Predicting regional recovery from acidification; the MAGIC model applied to Scotland, England and Wales
Abstract. A dynamic, process-based model of surface water acidification, MAGIC, has been applied to over a thousand sites across the UK. The model is calibrated to surface water samples collected during a survey for the Critical Loads programme, and utilises the best available and consistent estimates of soil physical and chemical properties, rainfall and runoff volumes, and deposition chemistry. A total of 698 sites were calibrated successfully. At these sites, surface water chemistry was reconstructed from 1850 to the present day, and forecast to 2050 based on future decreases in sulphur (S) deposition in response to the Second S Protocol.
Model outputs capture distinct regional patterns of acidification and recovery. the most acidic present-day conditions are found in acid-sensitive regions of Northern England (the Pennines, Lake District and North York Moors). Although a significant proportion of sites in these areas failed to calibrate, those that did are predicted to have experienced severe historic decreases in acidic neutralising capacity (ANC) in response to high levels of acidic deposition.
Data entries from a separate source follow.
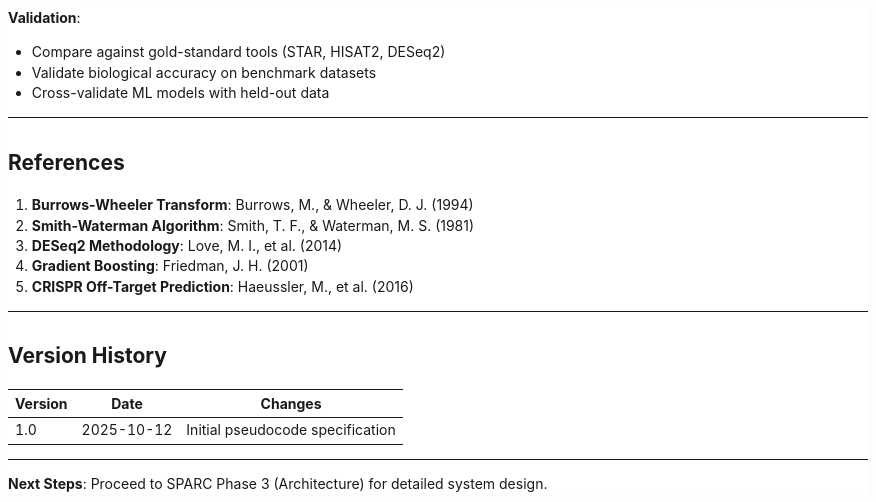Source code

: **Validation**:
- Compare against gold-standard tools (STAR, HISAT2, DESeq2)
- Validate biological accuracy on benchmark datasets
- Cross-validate ML models with held-out data

---

## References

1. **Burrows-Wheeler Transform**: Burrows, M., & Wheeler, D. J. (1994)
2. **Smith-Waterman Algorithm**: Smith, T. F., & Waterman, M. S. (1981)
3. **DESeq2 Methodology**: Love, M. I., et al. (2014)
4. **Gradient Boosting**: Friedman, J. H. (2001)
5. **CRISPR Off-Target Prediction**: Haeussler, M., et al. (2016)

---

## Version History

| Version | Date | Changes |
|---------|------|---------|
| 1.0 | 2025-10-12 | Initial pseudocode specification |

---

**Next Steps**: Proceed to SPARC Phase 3 (Architecture) for detailed system design.
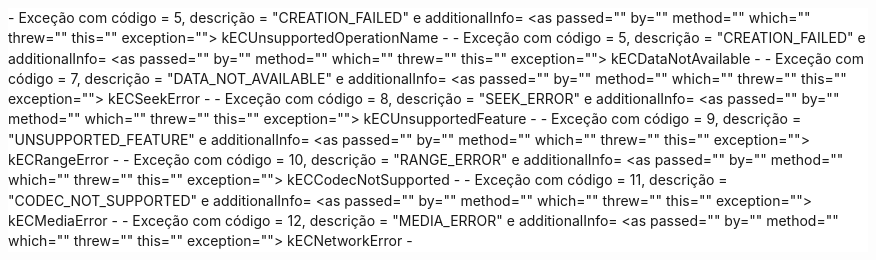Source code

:    <td>-</td> 
   <td>Exceção com código = 5, descrição = "CREATION_FAILED" e additionalInfo= &lt;as passed="" by="" method="" which="" threw="" this="" exception=""&gt;</td> 
  </tr> 
  <tr> 
   <td>kECUnsupportedOperationName</td> 
   <td> </td> 
   <td>-</td> 
   <td>-</td> 
   <td>Exceção com código = 5, descrição = "CREATION_FAILED" e additionalInfo= &lt;as passed="" by="" method="" which="" threw="" this="" exception=""&gt;</td> 
  </tr> 
  <tr> 
   <td>kECDataNotAvailable</td> 
   <td> </td> 
   <td>-</td> 
   <td>-</td> 
   <td>Exceção com código = 7, descrição = "DATA_NOT_AVAILABLE" e additionalInfo= &lt;as passed="" by="" method="" which="" threw="" this="" exception=""&gt;</td> 
  </tr> 
  <tr> 
   <td>kECSeekError</td> 
   <td> </td> 
   <td>-</td> 
   <td>-</td> 
   <td>Exceção com código = 8, descrição = "SEEK_ERROR" e additionalInfo= &lt;as passed="" by="" method="" which="" threw="" this="" exception=""&gt;</td> 
  </tr> 
  <tr> 
   <td>kECUnsupportedFeature</td> 
   <td> </td> 
   <td>-</td> 
   <td>-</td> 
   <td>Exceção com código = 9, descrição = "UNSUPPORTED_FEATURE" e additionalInfo= &lt;as passed="" by="" method="" which="" threw="" this="" exception=""&gt;</td> 
  </tr> 
  <tr> 
   <td>kECRangeError</td> 
   <td> </td> 
   <td>-</td> 
   <td>-</td> 
   <td>Exceção com código = 10, descrição = "RANGE_ERROR" e additionalInfo= &lt;as passed="" by="" method="" which="" threw="" this="" exception=""&gt;</td> 
  </tr> 
  <tr> 
   <td>kECCodecNotSupported</td> 
   <td> </td> 
   <td>-</td> 
   <td>-</td> 
   <td>Exceção com código = 11, descrição = "CODEC_NOT_SUPPORTED" e additionalInfo= &lt;as passed="" by="" method="" which="" threw="" this="" exception=""&gt;</td> 
  </tr> 
  <tr> 
   <td>kECMediaError</td> 
   <td> </td> 
   <td>-</td> 
   <td>-</td> 
   <td>Exceção com código = 12, descrição = "MEDIA_ERROR" e additionalInfo= &lt;as passed="" by="" method="" which="" threw="" this="" exception=""&gt;</td> 
  </tr> 
  <tr> 
   <td>kECNetworkError</td> 
   <td> </td> 
   <td>-</td> 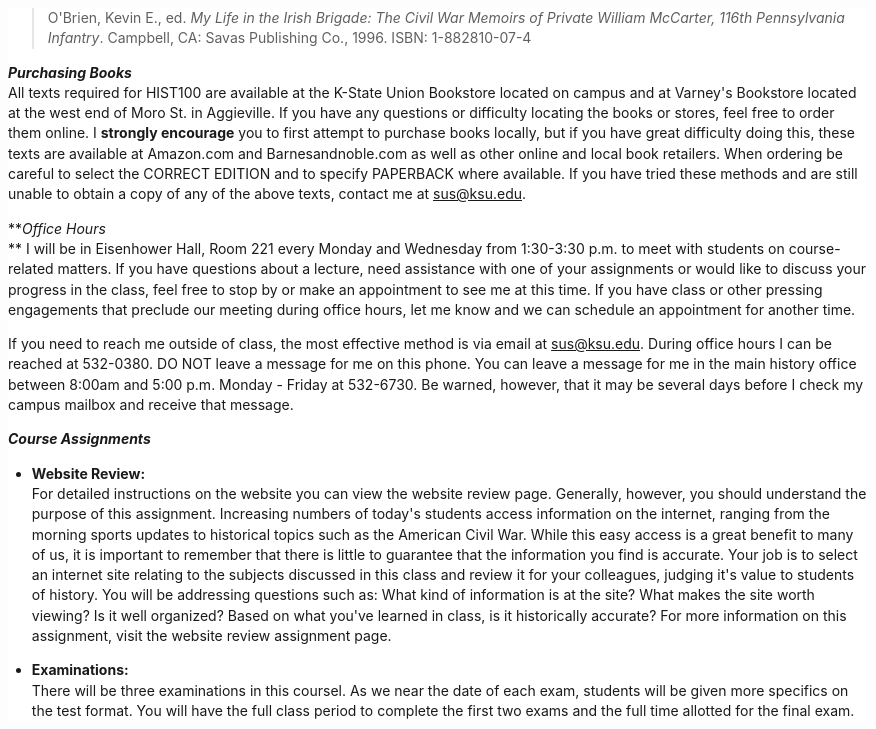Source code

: >

> O'Brien, Kevin E., ed.  _My Life in the Irish Brigade: The Civil War Memoirs
of Private William McCarter, 116th Pennsylvania Infantry_. Campbell, CA: Savas
Publishing Co., 1996. ISBN: 1-882810-07-4

_**Purchasing Books**_  
All texts required for HIST100 are available at the K-State Union Bookstore
located on campus and at Varney's Bookstore located at the west end of Moro
St. in Aggieville.  If you have any questions or difficulty locating the books
or stores, feel free to order them online.  I **strongly encourage** you to
first attempt to purchase books locally, but if you have great difficulty
doing this, these texts are available at Amazon.com and Barnesandnoble.com as
well as other online and local book retailers. When ordering be careful to
select the CORRECT EDITION and to specify PAPERBACK where available.   If you
have tried these methods and are still unable to obtain a copy of any of the
above texts, contact me at sus@ksu.edu.

**_Office Hours_  
** I will be in Eisenhower Hall, Room 221 every Monday and Wednesday from
1:30-3:30 p.m. to meet with students on course-related matters.  If you have
questions about a lecture, need assistance with one of your assignments or
would like to discuss your progress in the class, feel free to stop by or make
an appointment to see me at this time.   If you have class or other pressing
engagements that preclude our meeting during office hours, let me know and we
can schedule an appointment for another time.

If you need to reach me outside of class, the most effective method is via
email at sus@ksu.edu.  During office hours I can be reached at 532-0380.  DO
NOT leave a message for me on this phone.  You can leave a message for me in
the main history office between 8:00am and 5:00 p.m. Monday - Friday at
532-6730.  Be warned, however, that it may be several days before I check my
campus mailbox and receive that message.

_**Course Assignments**_

  * **Website Review:**  
For detailed instructions on the website you can view the website review page.
Generally, however, you should understand the purpose of this assignment.
Increasing numbers of today's students access information on the internet,
ranging from the morning sports updates to historical topics such as the
American Civil War.  While this easy access is a great benefit to many of us,
it is important to remember that there is little to guarantee that the
information you find is accurate.  Your job is to select an internet site
relating to the subjects discussed in this class and review it for your
colleagues, judging it's value to students of history.   You will be
addressing questions such as: What kind of information is at the site? What
makes the site worth viewing?  Is it well organized?  Based on what you've
learned in class, is it historically accurate?  For more information on this
assignment, visit the website review assignment page.

  * **Examinations:**  
There will be three examinations in this coursel.  As we near the date of each
exam, students will be given more specifics on the test format.  You will have
the full class period to complete the first two exams and the full time
allotted for the final exam.  
  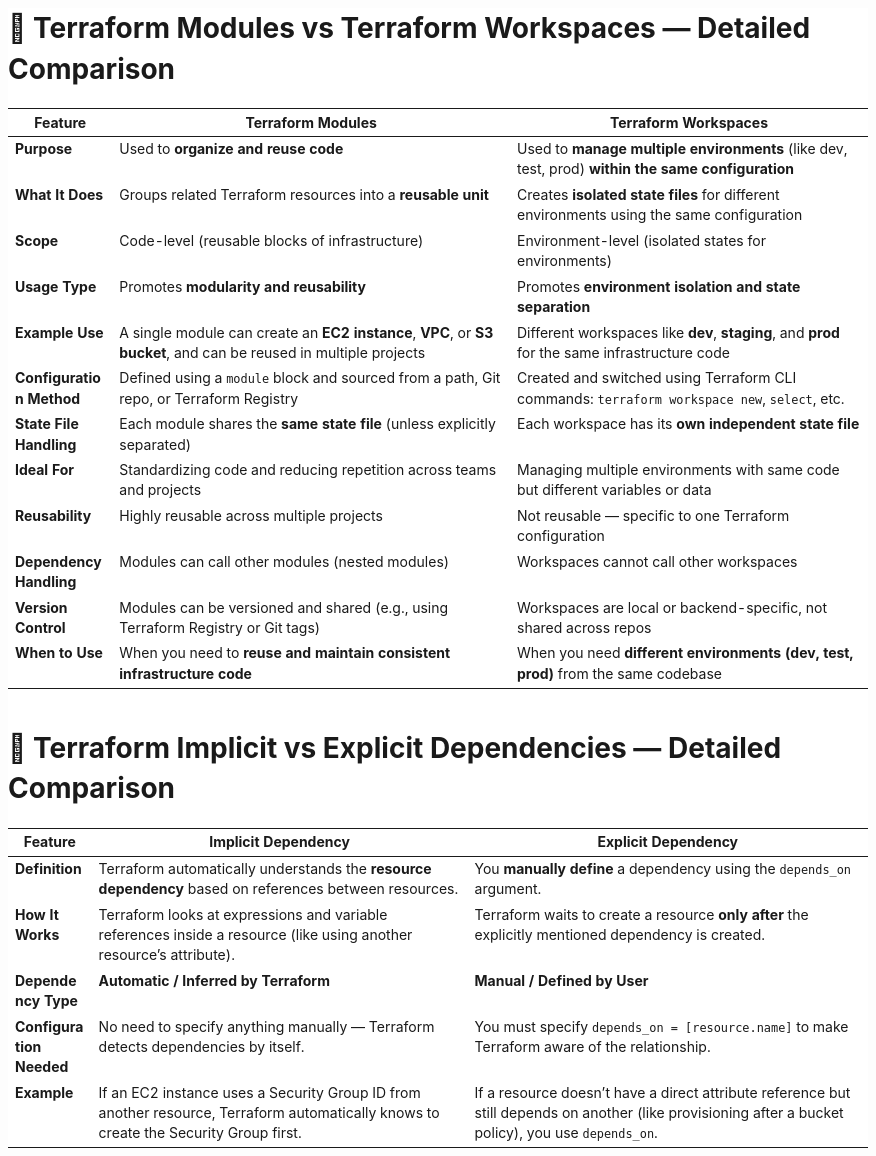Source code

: 
# 🔹 Terraform Modules vs Terraform Workspaces — Detailed Comparison


| **Feature**              | **Terraform Modules**                                                                                             | **Terraform Workspaces**                                                                          |
| ------------------------ | ----------------------------------------------------------------------------------------------------------------- | ------------------------------------------------------------------------------------------------- |
| **Purpose**              | Used to **organize and reuse code**                                                                               | Used to **manage multiple environments** (like dev, test, prod) **within the same configuration** |
| **What It Does**         | Groups related Terraform resources into a **reusable unit**                                                       | Creates **isolated state files** for different environments using the same configuration          |
| **Scope**                | Code-level (reusable blocks of infrastructure)                                                                    | Environment-level (isolated states for environments)                                              |
| **Usage Type**           | Promotes **modularity and reusability**                                                                           | Promotes **environment isolation and state separation**                                           |
| **Example Use**          | A single module can create an **EC2 instance**, **VPC**, or **S3 bucket**, and can be reused in multiple projects | Different workspaces like **dev**, **staging**, and **prod** for the same infrastructure code     |
| **Configuration Method** | Defined using a `module` block and sourced from a path, Git repo, or Terraform Registry                           | Created and switched using Terraform CLI commands: `terraform workspace new`, `select`, etc.      |
| **State File Handling**  | Each module shares the **same state file** (unless explicitly separated)                                          | Each workspace has its **own independent state file**                                             |
| **Ideal For**            | Standardizing code and reducing repetition across teams and projects                                              | Managing multiple environments with same code but different variables or data                     |
| **Reusability**          | Highly reusable across multiple projects                                                                          | Not reusable — specific to one Terraform configuration                                            |
| **Dependency Handling**  | Modules can call other modules (nested modules)                                                                   | Workspaces cannot call other workspaces                                                           |
| **Version Control**      | Modules can be versioned and shared (e.g., using Terraform Registry or Git tags)                                  | Workspaces are local or backend-specific, not shared across repos                                 |
| **When to Use**          | When you need to **reuse and maintain consistent infrastructure code**                                            | When you need **different environments (dev, test, prod)** from the same codebase                 |


# 🔹 Terraform Implicit vs Explicit Dependencies — Detailed Comparison

| **Feature**              | **Implicit Dependency**                                                                                                              | **Explicit Dependency**                                                                                                                               |
| ------------------------ | ------------------------------------------------------------------------------------------------------------------------------------ | ----------------------------------------------------------------------------------------------------------------------------------------------------- |
| **Definition**           | Terraform automatically understands the **resource dependency** based on references between resources.                               | You **manually define** a dependency using the `depends_on` argument.                                                                                 |
| **How It Works**         | Terraform looks at expressions and variable references inside a resource (like using another resource’s attribute).                  | Terraform waits to create a resource **only after** the explicitly mentioned dependency is created.                                                   |
| **Dependency Type**      | **Automatic / Inferred by Terraform**                                                                                                | **Manual / Defined by User**                                                                                                                          |
| **Configuration Needed** | No need to specify anything manually — Terraform detects dependencies by itself.                                                     | You must specify `depends_on = [resource.name]` to make Terraform aware of the relationship.                                                          |
| **Example**              | If an EC2 instance uses a Security Group ID from another resource, Terraform automatically knows to create the Security Group first. | If a resource doesn’t have a direct attribute reference but still depends on another (like provisioning after a bucket policy), you use `depends_on`. |
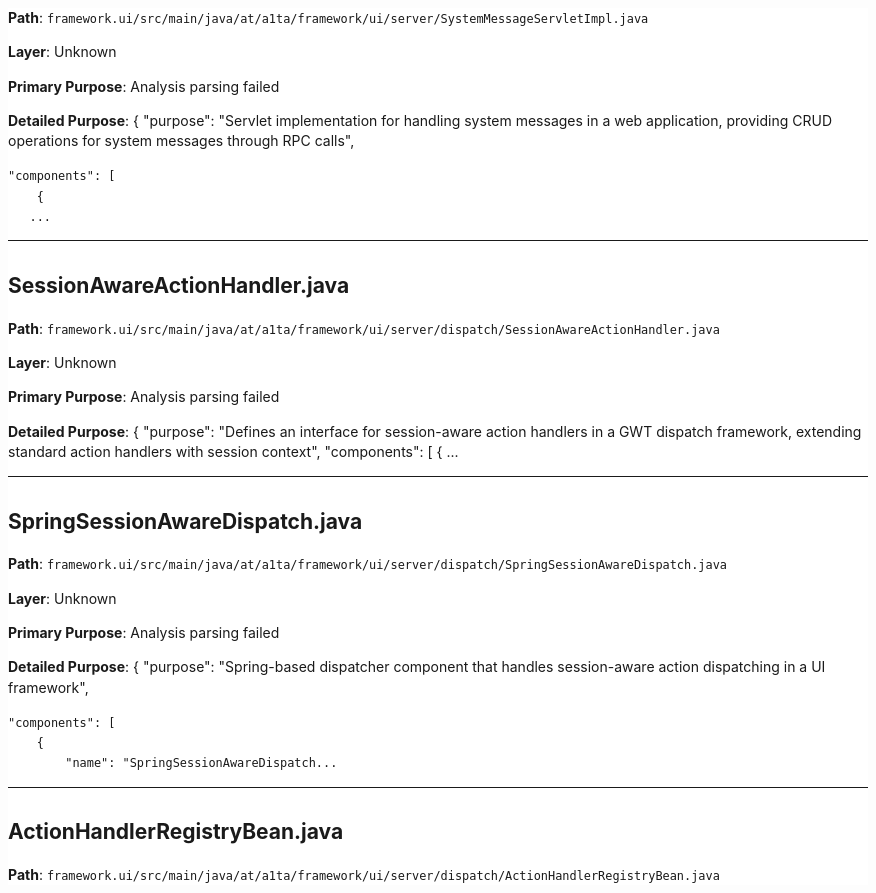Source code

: **Path**: `framework.ui/src/main/java/at/a1ta/framework/ui/server/SystemMessageServletImpl.java`

**Layer**: Unknown

**Primary Purpose**: Analysis parsing failed

**Detailed Purpose**: {
    "purpose": "Servlet implementation for handling system messages in a web application, providing CRUD operations for system messages through RPC calls",
    
    "components": [
        {
       ...

---

## SessionAwareActionHandler.java

**Path**: `framework.ui/src/main/java/at/a1ta/framework/ui/server/dispatch/SessionAwareActionHandler.java`

**Layer**: Unknown

**Primary Purpose**: Analysis parsing failed

**Detailed Purpose**: {
    "purpose": "Defines an interface for session-aware action handlers in a GWT dispatch framework, extending standard action handlers with session context",
    "components": [
        {
          ...

---

## SpringSessionAwareDispatch.java

**Path**: `framework.ui/src/main/java/at/a1ta/framework/ui/server/dispatch/SpringSessionAwareDispatch.java`

**Layer**: Unknown

**Primary Purpose**: Analysis parsing failed

**Detailed Purpose**: {
    "purpose": "Spring-based dispatcher component that handles session-aware action dispatching in a UI framework",
    
    "components": [
        {
            "name": "SpringSessionAwareDispatch...

---

## ActionHandlerRegistryBean.java

**Path**: `framework.ui/src/main/java/at/a1ta/framework/ui/server/dispatch/ActionHandlerRegistryBean.java`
The model also indicates significant acidification in the moderate deposition areas of Wales and Galloway, whereas in the low deposition region of northern Scotland, acidification has been minor even in areas of acid-sensitive geology. ANC is forecast to recover at virtually all sites, with the greatest recovery predicted for areas currently subject to high deposition. The model indicates that the Second S Protocol, however, will not be sufficient to produce full recovery, with average ANC increases to 2050 counteracting just 27% of the simulated decline from 1850 to present day. Acidic conditions (ANC < 0) are predicted to persist until 2050 at a significant number of sites in Northern England, Wales and Galloway.